EXERCISE DATA Start Marker

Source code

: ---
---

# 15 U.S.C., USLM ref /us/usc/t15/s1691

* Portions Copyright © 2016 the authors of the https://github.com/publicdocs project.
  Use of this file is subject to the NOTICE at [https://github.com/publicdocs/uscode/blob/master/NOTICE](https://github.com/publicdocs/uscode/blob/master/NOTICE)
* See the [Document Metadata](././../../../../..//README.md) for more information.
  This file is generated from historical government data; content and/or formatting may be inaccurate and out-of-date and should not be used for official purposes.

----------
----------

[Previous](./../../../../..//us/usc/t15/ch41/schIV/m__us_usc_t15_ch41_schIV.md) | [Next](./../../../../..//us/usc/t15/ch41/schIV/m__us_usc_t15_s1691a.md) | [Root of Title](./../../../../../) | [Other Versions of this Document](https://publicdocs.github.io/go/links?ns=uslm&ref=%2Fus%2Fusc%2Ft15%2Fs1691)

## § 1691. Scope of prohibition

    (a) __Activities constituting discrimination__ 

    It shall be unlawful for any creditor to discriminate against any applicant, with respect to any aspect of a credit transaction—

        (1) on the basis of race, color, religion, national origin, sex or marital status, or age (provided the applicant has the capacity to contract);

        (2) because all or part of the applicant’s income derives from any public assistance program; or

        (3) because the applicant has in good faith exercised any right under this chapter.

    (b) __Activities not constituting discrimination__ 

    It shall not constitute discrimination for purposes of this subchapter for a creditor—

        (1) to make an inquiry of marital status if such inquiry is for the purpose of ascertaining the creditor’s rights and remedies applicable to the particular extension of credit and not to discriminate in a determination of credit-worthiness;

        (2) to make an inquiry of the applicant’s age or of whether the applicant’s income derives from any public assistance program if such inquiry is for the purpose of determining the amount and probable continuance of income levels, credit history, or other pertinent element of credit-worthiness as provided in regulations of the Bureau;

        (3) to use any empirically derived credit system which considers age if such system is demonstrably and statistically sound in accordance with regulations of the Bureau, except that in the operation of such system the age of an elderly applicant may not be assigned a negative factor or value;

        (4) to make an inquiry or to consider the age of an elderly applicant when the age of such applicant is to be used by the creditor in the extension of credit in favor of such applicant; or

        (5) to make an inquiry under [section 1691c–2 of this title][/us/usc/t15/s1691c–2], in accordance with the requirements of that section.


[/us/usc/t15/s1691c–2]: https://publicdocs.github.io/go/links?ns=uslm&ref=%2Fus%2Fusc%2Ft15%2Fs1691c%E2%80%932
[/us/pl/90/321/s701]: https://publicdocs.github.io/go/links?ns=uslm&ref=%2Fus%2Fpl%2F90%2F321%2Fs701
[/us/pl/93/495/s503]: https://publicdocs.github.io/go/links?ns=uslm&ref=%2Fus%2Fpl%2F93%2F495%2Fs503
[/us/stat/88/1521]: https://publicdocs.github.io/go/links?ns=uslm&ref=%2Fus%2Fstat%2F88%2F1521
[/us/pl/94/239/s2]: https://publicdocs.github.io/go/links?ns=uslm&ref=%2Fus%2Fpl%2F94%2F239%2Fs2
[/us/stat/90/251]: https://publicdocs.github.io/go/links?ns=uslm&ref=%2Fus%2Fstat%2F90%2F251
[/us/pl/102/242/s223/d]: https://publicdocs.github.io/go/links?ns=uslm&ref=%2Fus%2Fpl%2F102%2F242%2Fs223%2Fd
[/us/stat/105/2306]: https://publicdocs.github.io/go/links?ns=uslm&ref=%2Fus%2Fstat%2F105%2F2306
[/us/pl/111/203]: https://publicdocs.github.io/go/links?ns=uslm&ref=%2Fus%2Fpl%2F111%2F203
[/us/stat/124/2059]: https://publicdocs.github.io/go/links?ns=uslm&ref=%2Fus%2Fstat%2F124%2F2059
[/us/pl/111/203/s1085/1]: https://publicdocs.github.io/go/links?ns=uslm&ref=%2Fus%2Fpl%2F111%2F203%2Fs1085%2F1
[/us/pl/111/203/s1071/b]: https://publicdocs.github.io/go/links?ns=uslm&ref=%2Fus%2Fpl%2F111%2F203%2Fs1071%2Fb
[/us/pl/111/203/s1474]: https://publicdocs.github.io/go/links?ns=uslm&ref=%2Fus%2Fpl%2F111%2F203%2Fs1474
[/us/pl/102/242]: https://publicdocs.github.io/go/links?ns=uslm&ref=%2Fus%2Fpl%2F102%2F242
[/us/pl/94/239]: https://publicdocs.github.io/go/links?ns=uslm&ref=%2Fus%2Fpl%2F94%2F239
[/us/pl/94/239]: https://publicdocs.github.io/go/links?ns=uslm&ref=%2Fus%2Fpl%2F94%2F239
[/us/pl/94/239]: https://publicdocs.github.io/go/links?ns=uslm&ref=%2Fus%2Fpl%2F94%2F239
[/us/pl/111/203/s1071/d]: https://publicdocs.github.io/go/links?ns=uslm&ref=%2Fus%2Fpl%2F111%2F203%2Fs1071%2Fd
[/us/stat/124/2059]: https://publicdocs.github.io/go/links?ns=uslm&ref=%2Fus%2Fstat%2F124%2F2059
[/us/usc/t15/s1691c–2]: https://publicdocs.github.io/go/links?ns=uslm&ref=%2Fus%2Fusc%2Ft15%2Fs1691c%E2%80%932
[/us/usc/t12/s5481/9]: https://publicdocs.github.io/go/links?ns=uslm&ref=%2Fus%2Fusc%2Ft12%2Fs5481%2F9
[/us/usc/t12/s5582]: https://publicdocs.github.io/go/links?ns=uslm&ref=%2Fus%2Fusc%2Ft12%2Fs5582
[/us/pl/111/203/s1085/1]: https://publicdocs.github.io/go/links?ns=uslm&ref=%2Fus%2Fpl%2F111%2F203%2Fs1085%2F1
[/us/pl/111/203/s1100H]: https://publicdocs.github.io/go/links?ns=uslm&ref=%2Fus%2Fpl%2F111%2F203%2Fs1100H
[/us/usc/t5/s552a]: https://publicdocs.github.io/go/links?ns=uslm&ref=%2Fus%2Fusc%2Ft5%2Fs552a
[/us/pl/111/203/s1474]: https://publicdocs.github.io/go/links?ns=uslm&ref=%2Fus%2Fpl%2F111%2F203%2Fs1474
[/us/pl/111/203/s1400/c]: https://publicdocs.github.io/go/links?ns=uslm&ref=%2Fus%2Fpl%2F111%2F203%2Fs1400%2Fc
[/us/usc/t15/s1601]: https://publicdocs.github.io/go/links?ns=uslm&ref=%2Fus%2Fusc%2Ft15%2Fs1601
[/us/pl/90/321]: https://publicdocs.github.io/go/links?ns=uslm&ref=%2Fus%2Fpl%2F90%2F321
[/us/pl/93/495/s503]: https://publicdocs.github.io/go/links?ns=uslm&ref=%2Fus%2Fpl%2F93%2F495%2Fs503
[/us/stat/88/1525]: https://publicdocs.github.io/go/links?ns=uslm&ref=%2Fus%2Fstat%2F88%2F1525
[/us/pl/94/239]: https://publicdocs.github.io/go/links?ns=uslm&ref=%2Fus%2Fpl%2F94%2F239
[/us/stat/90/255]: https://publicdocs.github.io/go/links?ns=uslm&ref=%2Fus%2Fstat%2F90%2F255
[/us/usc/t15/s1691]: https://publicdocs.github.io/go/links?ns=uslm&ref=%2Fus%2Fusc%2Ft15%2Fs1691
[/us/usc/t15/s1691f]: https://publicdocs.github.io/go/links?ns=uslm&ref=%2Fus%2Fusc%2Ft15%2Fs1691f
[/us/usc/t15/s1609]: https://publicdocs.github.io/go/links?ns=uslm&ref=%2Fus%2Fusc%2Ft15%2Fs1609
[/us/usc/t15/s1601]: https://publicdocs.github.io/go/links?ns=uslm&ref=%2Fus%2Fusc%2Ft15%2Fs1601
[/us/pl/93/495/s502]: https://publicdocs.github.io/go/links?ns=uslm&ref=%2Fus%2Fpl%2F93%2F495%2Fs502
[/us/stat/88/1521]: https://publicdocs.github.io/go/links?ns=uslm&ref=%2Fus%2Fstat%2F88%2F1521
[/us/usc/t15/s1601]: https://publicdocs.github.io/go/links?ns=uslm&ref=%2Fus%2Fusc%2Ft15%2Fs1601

EXERCISE DATA End Marker

**TASK TO COMPLETE:**
Write out only the lines that run from the line containing "It shall be" through the line containing "It shall not", both included, exactly as they appear above.

**ANSWER SPACE:**
    It shall be unlawful for any creditor to discriminate against any applicant, with respect to any aspect of a credit transaction—

        (1) on the basis of race, color, religion, national origin, sex or marital status, or age (provided the applicant has the capacity to contract);

        (2) because all or part of the applicant’s income derives from any public assistance program; or

        (3) because the applicant has in good faith exercised any right under this chapter.

    (b) __Activities not constituting discrimination__ 

    It shall not constitute discrimination for purposes of this subchapter for a creditor—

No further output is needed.